→ Directions for this task
Match the word "center". Return each line of the data below where it appears.

→ Data provided
....
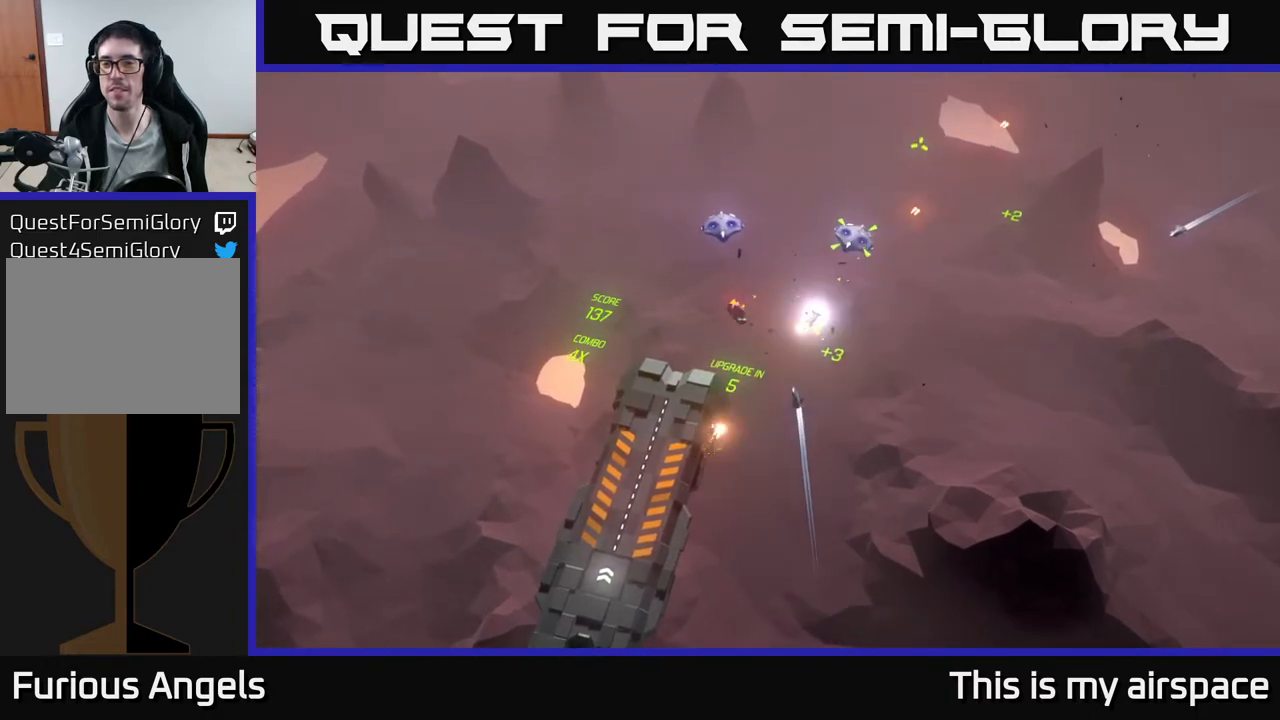
{"buttons": [], "left_stick": "center", "events": [[200, "left_stick", "center"]]}
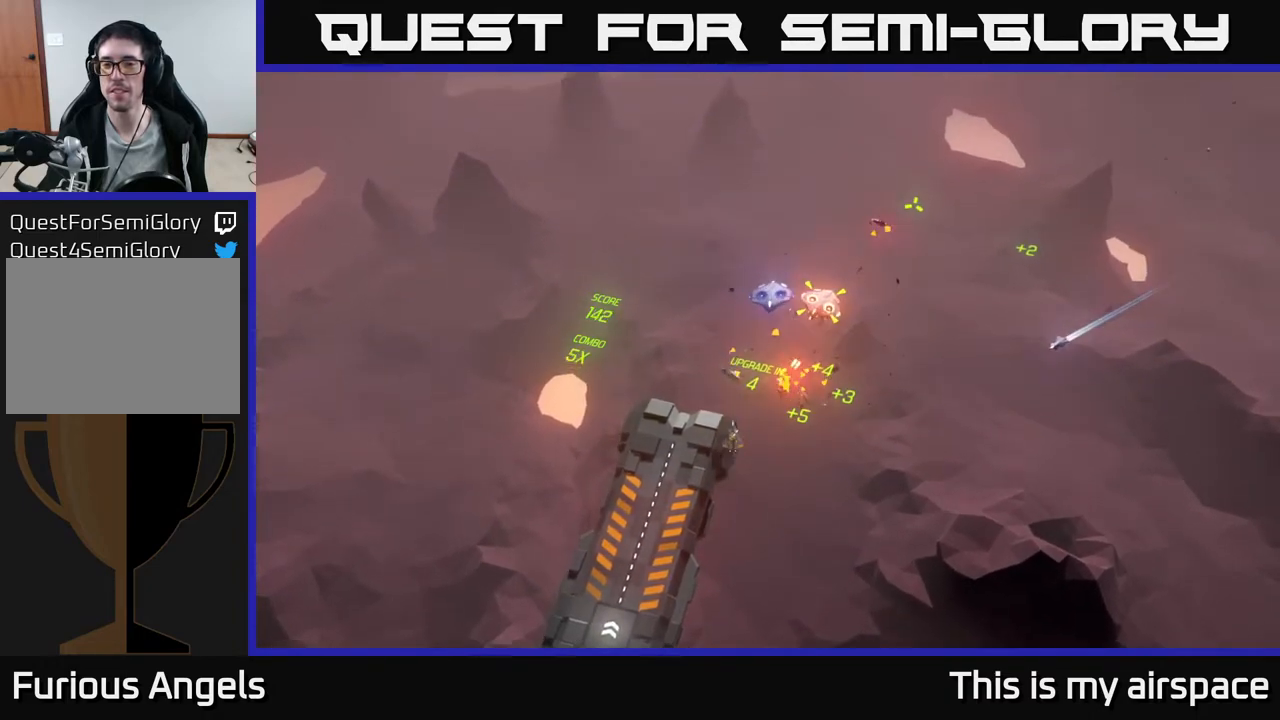
{"buttons": [], "left_stick": "center", "events": []}
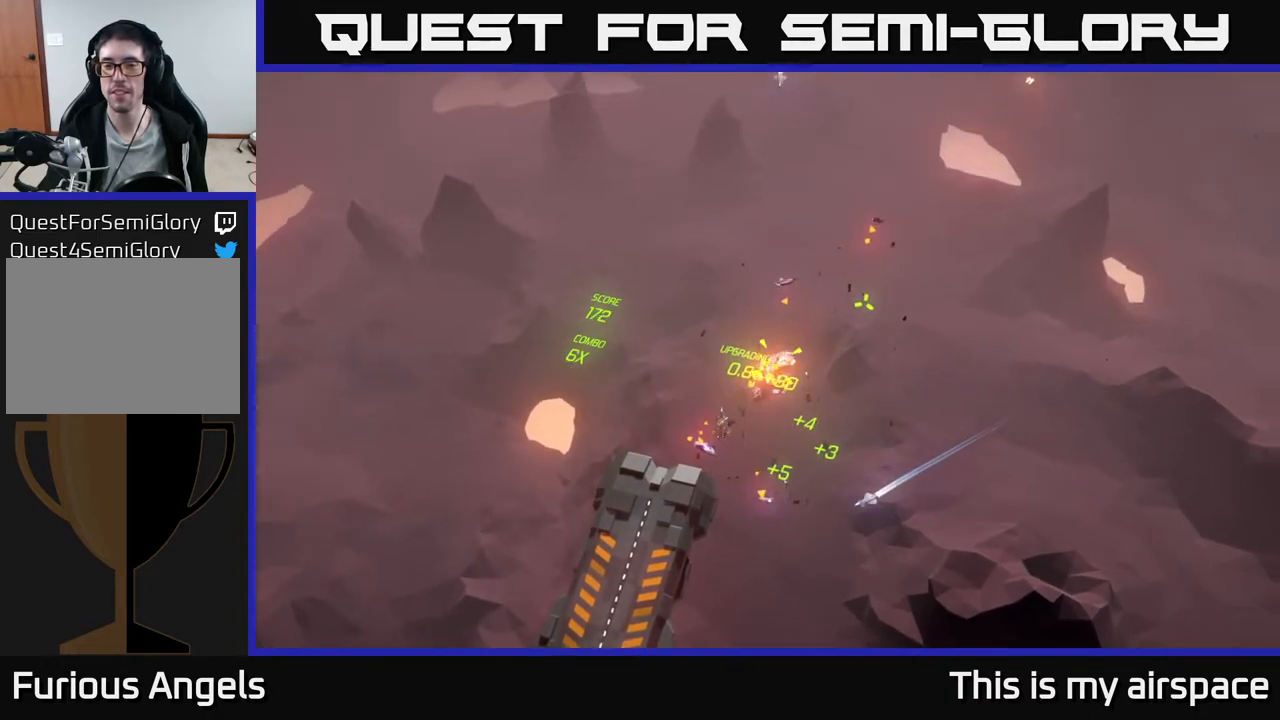
{"buttons": [], "left_stick": "down-right", "events": [[117, "left_stick", "right"], [417, "left_stick", "down-right"]]}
....
→ Completed exercise
{"buttons": [], "left_stick": "center", "events": [[200, "left_stick", "center"]]}
{"buttons": [], "left_stick": "center", "events": []}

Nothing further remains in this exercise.